The strength of our study lies in its large population size, and high likelihood that nearly all relevant patients were collected from the database. The limitations of this study include a lack of laboratory data, and a lack of information about the causes of death, because they were not included in the Taiwan NHI database. We used ICD-9 code 431 to identify cases of ICH, so patients with isolated subarachnoid hemorrhage (ICD-9 code: 430) would not be included in our analysis. We could not affirmatively determine the duration and severity of comorbidities, which may influence outcome of our subjects, in the databases-derived study. We did not have access to detailed information about ICH and dialysis, so the severity and location of the ICH, blood pressure values, and dialysis adequacy cannot be assessed. Surgery was required in patients with large hematoma formation or refractory elevated intracranial pressure. Operation may have an influence on short-term mortality or long-term disability in our study subjects but we did not analyze the proportion of patients receiving surgical treatment after ICH. Moreover, we did not evaluate drug treatment in ESRD population, such as antiplatelet or anticoagulants, which may be associated with incidence of ICH. We also did not differentiate ischemic stroke from hemorrhagic stroke in determining comorbidities. Further large prospective studies with detailed evaluations are needed to confirm our findings.

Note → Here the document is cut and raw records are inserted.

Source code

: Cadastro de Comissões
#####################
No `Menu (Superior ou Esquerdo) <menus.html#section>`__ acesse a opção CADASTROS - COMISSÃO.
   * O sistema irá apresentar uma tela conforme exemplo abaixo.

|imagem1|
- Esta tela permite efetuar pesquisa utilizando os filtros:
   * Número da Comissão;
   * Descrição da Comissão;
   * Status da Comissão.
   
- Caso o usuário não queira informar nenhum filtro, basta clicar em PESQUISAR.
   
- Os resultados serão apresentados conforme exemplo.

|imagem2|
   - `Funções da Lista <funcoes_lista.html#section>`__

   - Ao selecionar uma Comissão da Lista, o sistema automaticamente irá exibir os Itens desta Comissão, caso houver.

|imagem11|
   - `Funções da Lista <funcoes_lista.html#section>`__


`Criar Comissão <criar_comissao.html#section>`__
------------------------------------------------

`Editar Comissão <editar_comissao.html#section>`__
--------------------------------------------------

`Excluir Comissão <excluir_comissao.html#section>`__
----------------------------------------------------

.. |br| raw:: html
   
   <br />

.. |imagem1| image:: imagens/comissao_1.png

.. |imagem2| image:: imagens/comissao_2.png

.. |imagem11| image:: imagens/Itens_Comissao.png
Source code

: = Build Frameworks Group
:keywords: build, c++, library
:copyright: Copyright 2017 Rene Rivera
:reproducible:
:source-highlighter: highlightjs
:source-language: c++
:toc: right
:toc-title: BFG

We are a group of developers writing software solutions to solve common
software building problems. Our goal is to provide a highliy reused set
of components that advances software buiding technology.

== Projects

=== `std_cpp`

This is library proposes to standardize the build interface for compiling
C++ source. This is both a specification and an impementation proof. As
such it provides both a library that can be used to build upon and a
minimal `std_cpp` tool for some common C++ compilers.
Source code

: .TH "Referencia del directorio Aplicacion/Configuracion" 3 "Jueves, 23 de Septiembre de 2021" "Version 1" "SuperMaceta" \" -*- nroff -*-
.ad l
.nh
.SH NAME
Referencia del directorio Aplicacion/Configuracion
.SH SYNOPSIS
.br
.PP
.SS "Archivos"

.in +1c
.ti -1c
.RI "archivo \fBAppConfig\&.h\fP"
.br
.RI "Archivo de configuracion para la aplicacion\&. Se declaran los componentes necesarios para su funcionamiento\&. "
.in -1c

In summary, our nationwide study showed that patients on chronic dialysis had a high risk of hemorrhagic stroke. The factors associated with ICH occurrence and post-hemorrhage survival of these patients were somewhat different from the traditionally reported risk factors for ICH. Dialysis patients that have history of prior stroke, diabetes or malignancy have worse survival than patients without these comorbidities. It is important to identify patients with modifiable risks; this will enable clinicians to provide the patients with preventive strategies and best medical care to achieve better outcomes during the dialysis period.
This study is based in part on data from the National Health Insurance Research Database provided by the National Health Insurance Administration, Ministry of Health and Welfare and managed by the National Health Research Institutes. The interpretation and conclusions contained herein do not represent those of National Health Insurance Administration, Ministry of Health and Welfare or National Health Research Institutes.